Nachdem Sacagawea den Pazifik erreicht hatte, kehrte sie mit dem Rest des Korps, ihrem Mann und ihrem Sohn am 14. August 1806 zu ihrem Ausgangspunkt, der Hidatsa-Mandan-Siedlung, zurück, nachdem sie Krankheiten, Überschwemmungen, extreme Temperaturen, Nahrungsmittelknappheit, Mückenschwärme und vieles mehr überlebt hatten. Für seine Dienste erhielt Charbonneau 320 Morgen Land und 500,33 Dollar; Sacagawea erhielt keine Entschädigung.

Sacagaweas letzte Jahre und ihr Vermächtnis

Drei Jahre später, im Herbst 1809, wagten sich Sacagawea, Charbonneau und Baptiste nach St. Louis, wo Charbonneau auf ein Angebot des gutherzigen Clark einging: Clark würde der Familie Charbonneau Land zur Bewirtschaftung zur Verfügung stellen, wenn die Eltern zustimmen würden, dass Clark Baptiste ausbildet. Das mit der Landwirtschaft klappte jedoch nicht, und Sacagawea und Charbonneau ließen Baptiste im April 1811 in St. Louis bei Clark – inzwischen sein Patenonkel – zurück, damit sie sich einer Pelzhandelsexpedition anschließen konnten.

Im August 1812, nach der Geburt einer Tochter, Lisette (oder Lizette), verschlechterte sich Sacagaweas Gesundheitszustand. Im Dezember erkrankte sie schwer an „fauligem Fieber“ (möglicherweise Typhus).

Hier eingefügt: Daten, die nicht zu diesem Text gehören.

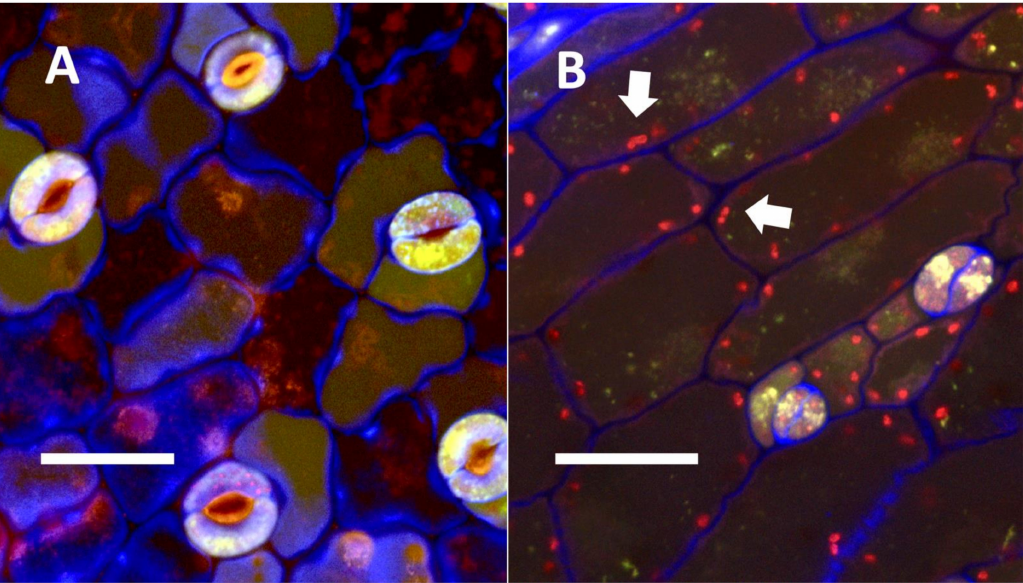
Figure 15. Confocal image of seedling leaves with and without mCherry-tagged bacteria ( Klebsiella oxytoca ) within epidermal cells. ( A ) Uninoculated control of Trifolium pratense leaf from inoculation experiment without mCherry-tagged bacteria within leaf epidermal cells (Bar = 10 µ m). ( B ) Inoculated leaf of Trifolium pratense from inoculation experiment with red mCherry-tagged bacteria (arrows) within leaf epidermal cells (Bar = 10 µ m).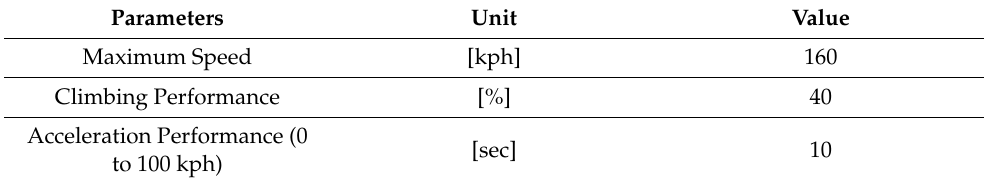
Table 4. Vehicle target performance.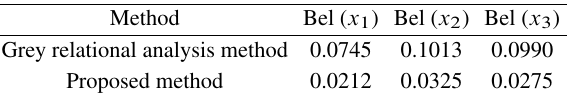
Table 3 Alternatives’ belief measures in two unlike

Sie starb im Alter von 25 Jahren, am 22. Dezember 1812, im einsamen, kalten Fort Manuel auf einer Klippe 70 Meilen südlich des heutigen Bismarck. Innerhalb eines Jahres wurde Clark der gesetzliche Vormund von Lisette und Baptiste. Während über Lisettes Leben nur wenig bekannt ist, reiste Baptiste durch Europa und hatte eine Reihe von Jobs im amerikanischen Westen inne, bevor er 1866 starb. Charbonneau starb 1843.

Sacagaweas fiktionalisiertes Bild als „echte Indianerprinzessin“ wurde zu Beginn des 20. Jahrhunderts vor allem durch einen populären Roman von Eva Emery Dye aus dem Jahr 1902 verbreitet, der sich bei der Schilderung der Mühen der Lewis-und-Clark-Expedition Freiheiten nahm. Die Frauenrechtlerin Dye begnügte sich nicht damit, die damals bekannten Fakten über Sacagawea wiederzugeben; sie wollte aus ihr ein überzeugendes Beispiel für weibliche Tapferkeit und Intelligenz machen, und es machte ihr nichts aus, die Geschichte zu diesem Zweck umzuschreiben. „Aus ein paar trockenen Knochen, die ich in den alten Erzählungen über die Reise fand, schuf ich Sacajawea…“ schrieb Dye in ihrem Tagebuch. Heute sind einige Wissenschaftler der Meinung, dass die romantisierten Versionen der Sacajawea-„Legende“, die vor und nach der Veröffentlichung von Dyes Roman verbreitet wurden, der wirklichen Frau einen schlechten Dienst erweisen, da ihr wahres Vermächtnis für sich selbst spricht.